42. Progression • Progression needs to be gradual, because doing too much too soon may cause musculoskeletal injuries and excessive muscle soreness.

43. Progression • The number of repetitions a client is able to perform will indicate when the resistance needs to be increased throughout the training program.

44. Progression • The rate of improvement slows, and eventually plateaus, as clients progress through the program and move closer to their genetic ceiling.

45. Sets • Although improvements in muscular fitness may result from performing only one set of a given exercise, research suggests that multiple sets (3 or more) are more beneficial for optimal gains in muscular fitness.

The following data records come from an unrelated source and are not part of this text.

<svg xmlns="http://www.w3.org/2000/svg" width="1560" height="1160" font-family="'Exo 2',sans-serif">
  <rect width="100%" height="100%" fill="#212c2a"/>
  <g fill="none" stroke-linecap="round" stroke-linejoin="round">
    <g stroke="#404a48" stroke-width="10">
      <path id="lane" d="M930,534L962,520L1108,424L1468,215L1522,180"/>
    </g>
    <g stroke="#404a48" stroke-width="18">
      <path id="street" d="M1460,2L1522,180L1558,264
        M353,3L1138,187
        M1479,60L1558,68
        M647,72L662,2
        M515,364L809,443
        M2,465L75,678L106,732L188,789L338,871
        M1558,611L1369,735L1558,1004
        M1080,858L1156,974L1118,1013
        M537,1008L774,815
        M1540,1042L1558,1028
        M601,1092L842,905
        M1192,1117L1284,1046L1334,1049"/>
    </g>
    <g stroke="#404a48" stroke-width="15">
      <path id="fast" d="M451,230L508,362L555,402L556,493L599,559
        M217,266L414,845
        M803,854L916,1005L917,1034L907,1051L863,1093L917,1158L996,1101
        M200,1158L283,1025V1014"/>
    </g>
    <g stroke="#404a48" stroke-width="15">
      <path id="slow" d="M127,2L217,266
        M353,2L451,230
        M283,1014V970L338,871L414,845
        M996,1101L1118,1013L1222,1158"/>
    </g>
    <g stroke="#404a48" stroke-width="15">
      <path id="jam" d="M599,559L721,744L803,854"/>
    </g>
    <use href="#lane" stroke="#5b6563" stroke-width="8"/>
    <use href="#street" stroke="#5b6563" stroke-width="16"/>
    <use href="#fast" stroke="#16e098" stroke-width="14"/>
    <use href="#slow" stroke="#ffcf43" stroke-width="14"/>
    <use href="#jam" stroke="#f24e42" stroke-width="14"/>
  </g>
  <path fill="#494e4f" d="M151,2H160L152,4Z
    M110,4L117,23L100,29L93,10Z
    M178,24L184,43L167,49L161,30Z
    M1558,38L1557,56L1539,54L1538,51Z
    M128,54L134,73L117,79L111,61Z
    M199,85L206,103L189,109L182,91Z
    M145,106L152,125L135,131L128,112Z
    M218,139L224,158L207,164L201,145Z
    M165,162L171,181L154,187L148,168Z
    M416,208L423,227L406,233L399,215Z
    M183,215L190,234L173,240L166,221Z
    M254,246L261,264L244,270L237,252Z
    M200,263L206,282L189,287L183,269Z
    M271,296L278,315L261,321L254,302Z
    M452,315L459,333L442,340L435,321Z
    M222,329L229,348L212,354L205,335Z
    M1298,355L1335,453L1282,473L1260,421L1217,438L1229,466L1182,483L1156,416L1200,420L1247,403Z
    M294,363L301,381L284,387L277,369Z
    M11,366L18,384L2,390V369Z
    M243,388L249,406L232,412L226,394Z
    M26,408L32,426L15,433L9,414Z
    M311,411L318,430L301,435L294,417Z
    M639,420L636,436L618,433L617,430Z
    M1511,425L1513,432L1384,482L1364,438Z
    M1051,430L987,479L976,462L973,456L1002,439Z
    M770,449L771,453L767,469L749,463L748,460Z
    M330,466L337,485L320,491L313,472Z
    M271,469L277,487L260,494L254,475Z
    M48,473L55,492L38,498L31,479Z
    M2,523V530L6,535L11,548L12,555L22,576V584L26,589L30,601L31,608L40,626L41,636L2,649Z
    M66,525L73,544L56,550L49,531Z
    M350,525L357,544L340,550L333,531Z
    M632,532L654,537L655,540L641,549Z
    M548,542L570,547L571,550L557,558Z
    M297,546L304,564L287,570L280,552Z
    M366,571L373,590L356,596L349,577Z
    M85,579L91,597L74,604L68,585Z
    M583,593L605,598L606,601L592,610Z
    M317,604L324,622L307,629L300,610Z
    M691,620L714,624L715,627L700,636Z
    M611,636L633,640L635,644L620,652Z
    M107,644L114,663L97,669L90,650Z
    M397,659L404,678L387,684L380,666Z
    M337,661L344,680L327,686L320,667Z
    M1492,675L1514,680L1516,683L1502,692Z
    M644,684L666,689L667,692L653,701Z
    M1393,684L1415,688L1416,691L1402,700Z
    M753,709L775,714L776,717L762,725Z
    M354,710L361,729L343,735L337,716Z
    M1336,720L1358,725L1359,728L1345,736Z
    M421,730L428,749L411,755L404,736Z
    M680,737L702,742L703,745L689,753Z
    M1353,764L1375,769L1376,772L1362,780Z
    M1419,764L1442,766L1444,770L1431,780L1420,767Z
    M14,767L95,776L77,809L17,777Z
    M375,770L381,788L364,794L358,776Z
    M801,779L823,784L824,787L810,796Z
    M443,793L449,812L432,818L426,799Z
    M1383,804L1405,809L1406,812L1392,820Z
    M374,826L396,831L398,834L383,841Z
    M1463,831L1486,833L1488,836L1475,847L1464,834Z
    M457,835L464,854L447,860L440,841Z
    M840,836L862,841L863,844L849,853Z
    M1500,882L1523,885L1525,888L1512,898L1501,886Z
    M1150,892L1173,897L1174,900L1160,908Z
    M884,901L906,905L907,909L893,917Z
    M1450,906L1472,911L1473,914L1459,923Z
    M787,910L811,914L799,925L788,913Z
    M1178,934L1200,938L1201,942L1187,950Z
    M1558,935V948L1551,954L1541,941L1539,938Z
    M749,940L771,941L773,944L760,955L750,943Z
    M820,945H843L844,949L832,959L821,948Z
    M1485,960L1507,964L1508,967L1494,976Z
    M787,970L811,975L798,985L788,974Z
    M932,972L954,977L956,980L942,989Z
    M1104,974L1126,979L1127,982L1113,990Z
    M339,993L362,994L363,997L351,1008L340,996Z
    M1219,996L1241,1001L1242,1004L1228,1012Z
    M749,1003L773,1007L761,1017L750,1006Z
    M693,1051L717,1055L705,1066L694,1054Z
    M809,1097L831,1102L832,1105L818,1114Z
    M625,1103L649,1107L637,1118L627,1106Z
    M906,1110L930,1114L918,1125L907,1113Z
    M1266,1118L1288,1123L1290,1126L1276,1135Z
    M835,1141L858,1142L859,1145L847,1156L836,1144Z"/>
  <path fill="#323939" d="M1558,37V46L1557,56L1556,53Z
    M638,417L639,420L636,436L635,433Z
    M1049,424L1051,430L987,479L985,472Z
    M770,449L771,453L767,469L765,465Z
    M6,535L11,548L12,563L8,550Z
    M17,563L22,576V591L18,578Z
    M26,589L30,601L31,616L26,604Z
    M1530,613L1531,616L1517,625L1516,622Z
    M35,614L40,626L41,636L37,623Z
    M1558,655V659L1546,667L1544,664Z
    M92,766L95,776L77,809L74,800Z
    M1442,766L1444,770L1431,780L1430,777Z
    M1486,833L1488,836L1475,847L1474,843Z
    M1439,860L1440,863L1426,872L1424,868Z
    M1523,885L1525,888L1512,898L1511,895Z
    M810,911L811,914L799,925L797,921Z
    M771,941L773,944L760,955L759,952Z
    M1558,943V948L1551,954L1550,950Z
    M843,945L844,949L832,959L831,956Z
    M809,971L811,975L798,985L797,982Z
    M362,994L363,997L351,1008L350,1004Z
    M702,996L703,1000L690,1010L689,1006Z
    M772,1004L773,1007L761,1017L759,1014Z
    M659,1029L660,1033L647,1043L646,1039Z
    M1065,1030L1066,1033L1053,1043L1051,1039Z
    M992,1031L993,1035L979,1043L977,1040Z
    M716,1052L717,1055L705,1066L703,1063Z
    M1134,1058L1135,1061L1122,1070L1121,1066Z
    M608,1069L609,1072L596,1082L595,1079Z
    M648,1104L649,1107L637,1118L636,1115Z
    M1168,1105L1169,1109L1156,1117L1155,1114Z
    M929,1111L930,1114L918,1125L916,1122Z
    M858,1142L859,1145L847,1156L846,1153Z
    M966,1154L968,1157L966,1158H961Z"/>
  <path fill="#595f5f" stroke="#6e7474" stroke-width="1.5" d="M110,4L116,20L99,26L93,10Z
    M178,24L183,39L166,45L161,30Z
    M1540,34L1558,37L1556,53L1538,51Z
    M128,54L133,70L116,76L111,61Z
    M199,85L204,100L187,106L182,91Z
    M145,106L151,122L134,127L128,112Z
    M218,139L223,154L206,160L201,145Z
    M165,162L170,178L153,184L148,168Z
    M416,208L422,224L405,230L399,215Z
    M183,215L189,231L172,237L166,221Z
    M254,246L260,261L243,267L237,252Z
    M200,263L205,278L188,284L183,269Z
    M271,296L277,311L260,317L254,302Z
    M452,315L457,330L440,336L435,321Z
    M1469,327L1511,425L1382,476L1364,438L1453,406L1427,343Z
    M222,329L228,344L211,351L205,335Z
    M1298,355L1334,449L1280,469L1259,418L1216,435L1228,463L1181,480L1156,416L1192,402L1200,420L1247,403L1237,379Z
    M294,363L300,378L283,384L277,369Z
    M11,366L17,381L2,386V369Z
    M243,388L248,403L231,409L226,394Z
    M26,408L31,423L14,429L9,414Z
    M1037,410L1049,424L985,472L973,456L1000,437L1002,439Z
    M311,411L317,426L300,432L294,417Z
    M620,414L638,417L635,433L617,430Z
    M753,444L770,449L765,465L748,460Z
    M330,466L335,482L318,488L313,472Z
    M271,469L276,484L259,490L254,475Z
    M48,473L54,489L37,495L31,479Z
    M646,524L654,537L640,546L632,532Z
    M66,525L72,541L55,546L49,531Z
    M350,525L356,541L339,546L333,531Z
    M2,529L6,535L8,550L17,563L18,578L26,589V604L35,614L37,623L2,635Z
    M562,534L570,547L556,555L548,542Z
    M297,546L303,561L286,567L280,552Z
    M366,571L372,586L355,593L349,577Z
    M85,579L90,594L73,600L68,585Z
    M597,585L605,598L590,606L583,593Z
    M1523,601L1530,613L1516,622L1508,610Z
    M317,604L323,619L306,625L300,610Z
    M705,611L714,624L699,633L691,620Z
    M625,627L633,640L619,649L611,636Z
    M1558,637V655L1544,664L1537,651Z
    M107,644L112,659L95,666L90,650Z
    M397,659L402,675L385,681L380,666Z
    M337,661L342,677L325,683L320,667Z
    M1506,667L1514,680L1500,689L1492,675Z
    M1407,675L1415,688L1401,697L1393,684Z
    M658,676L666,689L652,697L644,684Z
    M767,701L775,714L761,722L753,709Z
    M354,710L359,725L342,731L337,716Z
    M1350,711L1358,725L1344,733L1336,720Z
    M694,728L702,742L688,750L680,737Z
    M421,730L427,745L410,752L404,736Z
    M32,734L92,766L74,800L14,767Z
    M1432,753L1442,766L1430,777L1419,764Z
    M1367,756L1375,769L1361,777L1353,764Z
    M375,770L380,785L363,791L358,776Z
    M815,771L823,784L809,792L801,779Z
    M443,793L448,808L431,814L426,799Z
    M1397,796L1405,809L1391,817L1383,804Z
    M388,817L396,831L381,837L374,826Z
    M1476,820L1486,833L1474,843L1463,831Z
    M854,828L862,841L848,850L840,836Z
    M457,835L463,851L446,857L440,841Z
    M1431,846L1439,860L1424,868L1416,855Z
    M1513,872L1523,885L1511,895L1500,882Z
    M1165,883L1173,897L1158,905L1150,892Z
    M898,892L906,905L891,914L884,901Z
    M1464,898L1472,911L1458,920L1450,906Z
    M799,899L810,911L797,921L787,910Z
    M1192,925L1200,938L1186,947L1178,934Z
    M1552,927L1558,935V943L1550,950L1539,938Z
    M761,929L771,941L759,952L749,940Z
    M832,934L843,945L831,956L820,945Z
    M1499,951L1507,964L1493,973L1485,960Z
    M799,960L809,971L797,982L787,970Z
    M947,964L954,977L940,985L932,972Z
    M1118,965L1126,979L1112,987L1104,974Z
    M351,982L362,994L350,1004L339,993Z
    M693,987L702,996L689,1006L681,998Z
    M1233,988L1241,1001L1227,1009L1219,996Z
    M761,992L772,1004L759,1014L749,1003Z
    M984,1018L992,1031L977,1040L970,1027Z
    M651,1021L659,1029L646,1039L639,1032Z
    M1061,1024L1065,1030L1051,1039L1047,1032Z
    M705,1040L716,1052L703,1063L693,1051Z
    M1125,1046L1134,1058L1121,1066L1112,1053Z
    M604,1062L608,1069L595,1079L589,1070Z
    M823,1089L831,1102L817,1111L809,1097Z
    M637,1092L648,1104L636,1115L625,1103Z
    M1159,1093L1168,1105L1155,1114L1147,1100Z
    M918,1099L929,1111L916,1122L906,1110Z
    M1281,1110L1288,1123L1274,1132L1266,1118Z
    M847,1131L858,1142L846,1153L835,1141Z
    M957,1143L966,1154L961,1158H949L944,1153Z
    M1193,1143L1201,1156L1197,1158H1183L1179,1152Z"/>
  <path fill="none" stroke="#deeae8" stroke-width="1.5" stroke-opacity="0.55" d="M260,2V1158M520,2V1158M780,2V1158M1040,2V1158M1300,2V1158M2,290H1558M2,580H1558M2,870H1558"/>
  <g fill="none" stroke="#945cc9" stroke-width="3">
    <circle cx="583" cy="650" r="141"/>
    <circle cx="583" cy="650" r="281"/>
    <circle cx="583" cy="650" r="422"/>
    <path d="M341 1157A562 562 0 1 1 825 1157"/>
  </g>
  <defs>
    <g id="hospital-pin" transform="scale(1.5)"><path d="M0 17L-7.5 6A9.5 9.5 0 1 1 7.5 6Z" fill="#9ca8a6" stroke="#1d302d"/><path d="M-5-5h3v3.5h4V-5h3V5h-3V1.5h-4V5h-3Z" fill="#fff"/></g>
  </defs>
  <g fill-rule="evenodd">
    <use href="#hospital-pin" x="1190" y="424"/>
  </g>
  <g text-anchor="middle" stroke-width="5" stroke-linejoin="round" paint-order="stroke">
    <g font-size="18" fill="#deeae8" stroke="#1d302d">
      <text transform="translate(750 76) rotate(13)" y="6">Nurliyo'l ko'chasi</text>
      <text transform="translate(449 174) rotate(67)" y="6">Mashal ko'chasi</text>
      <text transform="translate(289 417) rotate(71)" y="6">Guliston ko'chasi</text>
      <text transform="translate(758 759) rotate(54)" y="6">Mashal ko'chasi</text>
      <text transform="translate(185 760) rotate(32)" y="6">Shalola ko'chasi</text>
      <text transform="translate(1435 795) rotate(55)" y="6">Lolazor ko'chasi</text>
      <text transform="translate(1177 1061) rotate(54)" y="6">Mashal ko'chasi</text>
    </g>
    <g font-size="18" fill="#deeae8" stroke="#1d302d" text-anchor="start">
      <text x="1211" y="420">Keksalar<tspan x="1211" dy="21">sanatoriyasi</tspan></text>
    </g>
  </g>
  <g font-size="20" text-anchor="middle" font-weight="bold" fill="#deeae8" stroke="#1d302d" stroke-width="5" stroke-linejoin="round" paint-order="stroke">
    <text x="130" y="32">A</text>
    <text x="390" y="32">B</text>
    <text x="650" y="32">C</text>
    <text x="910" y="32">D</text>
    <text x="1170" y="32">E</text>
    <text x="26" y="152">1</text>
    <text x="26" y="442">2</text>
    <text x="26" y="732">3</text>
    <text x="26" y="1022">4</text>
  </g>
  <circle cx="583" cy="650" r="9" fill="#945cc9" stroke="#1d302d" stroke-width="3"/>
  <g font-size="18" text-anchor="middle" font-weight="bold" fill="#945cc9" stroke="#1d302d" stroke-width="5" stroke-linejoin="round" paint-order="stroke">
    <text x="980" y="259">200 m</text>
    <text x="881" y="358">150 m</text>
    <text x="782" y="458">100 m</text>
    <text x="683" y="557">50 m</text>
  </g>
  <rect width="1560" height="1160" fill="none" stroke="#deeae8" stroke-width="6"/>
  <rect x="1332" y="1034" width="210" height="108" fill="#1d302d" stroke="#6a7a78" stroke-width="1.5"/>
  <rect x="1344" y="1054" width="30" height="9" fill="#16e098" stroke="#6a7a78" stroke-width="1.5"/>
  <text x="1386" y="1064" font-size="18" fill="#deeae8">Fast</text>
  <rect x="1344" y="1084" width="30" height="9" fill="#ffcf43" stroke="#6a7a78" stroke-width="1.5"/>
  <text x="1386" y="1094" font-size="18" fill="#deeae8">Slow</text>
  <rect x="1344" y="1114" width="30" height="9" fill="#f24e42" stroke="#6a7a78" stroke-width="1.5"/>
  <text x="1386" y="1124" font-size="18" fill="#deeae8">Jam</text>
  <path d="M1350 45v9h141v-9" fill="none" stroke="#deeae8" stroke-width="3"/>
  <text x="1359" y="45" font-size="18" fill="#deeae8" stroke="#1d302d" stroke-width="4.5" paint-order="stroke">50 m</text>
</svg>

46. Frequency • Improvements in muscular fitness may result from exercising just one day per week, especially for clients with below-average muscular fitness.

47. Frequency • However, research suggests that exercising 3 times per week improves both the rate and amount of strength gain.

48. Variations of Frequency • Most exercise specialists advocate a split routine, in which different muscle groups are targeted on consecutive days, in order to allow at least one day of recovery for each muscle group.

49. Variations of Training Volume • To prevent overtraining and to optimize strength and power gains for peak performance, many athletes who train year-round divide their resistance training program into cycles.

50. Variations of Training Volume • This method is known as periodization.